I made 28 people sit and read this whole thread using my cooking as a bribe (never ceases to amaze me what I can get folks to do for my chile and guacamole). In a nutshell, here's what I learned by age group:
30's - Women and men both understood the topics discussed, and related on some personal level to the posts contributed. Several women felt the need to emphasize that the whole "settling" concept had been overcome/broken. It was a lively discussion.
20's - Men and women framed their discussion in terms of "things they learned about in school" (i.e. history/social studies classes). It was mainly a discussion about "the past". Men were able to relate on a more current and personal level to the posts, especially the "zero-sum" communication. The only topic the women touched on at a personal level was the ticking baby time clock, and that almost immediately turned into a discussion about medical technology/health, and the differences between now and way back THEN (LOL - I so felt like a dinosaur serving food and drinks at the ripe age of 37 by the end of that night!).

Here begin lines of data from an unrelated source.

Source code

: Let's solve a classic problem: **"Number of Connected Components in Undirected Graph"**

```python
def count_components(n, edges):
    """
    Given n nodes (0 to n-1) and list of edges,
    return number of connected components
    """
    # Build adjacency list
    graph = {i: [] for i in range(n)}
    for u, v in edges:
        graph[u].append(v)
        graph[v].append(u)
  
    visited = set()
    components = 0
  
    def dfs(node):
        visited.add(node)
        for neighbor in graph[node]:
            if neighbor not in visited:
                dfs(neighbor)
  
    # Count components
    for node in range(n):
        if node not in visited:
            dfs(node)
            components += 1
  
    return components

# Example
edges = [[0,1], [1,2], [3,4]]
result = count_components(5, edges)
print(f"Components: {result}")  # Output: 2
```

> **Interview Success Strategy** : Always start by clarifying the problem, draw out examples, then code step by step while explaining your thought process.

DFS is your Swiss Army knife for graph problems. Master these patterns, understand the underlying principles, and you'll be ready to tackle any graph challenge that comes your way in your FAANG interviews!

11 to 18 - Let me sum it up with few quotes, "What are these people talking about?", "Why is this relevant NOW?", "Do they really still believe this stuff?", "Why does a man have to do the proposing; why can't I propose to someone?" (11 year old girl - from the mouth of babes comes wisdom as always...), and "I don't understand why people used to think these things." I sat back, smiled, and found this the most GLORIOUS evening of all!
Cheers to progress all :)
no subject
Date: 2008-04-06 02:52 am (UTC)Cheers to progress all :)
Thank you so much for sharing this! I think it is a snapshot concept, in that my mother's generation didn't have it so codified, either.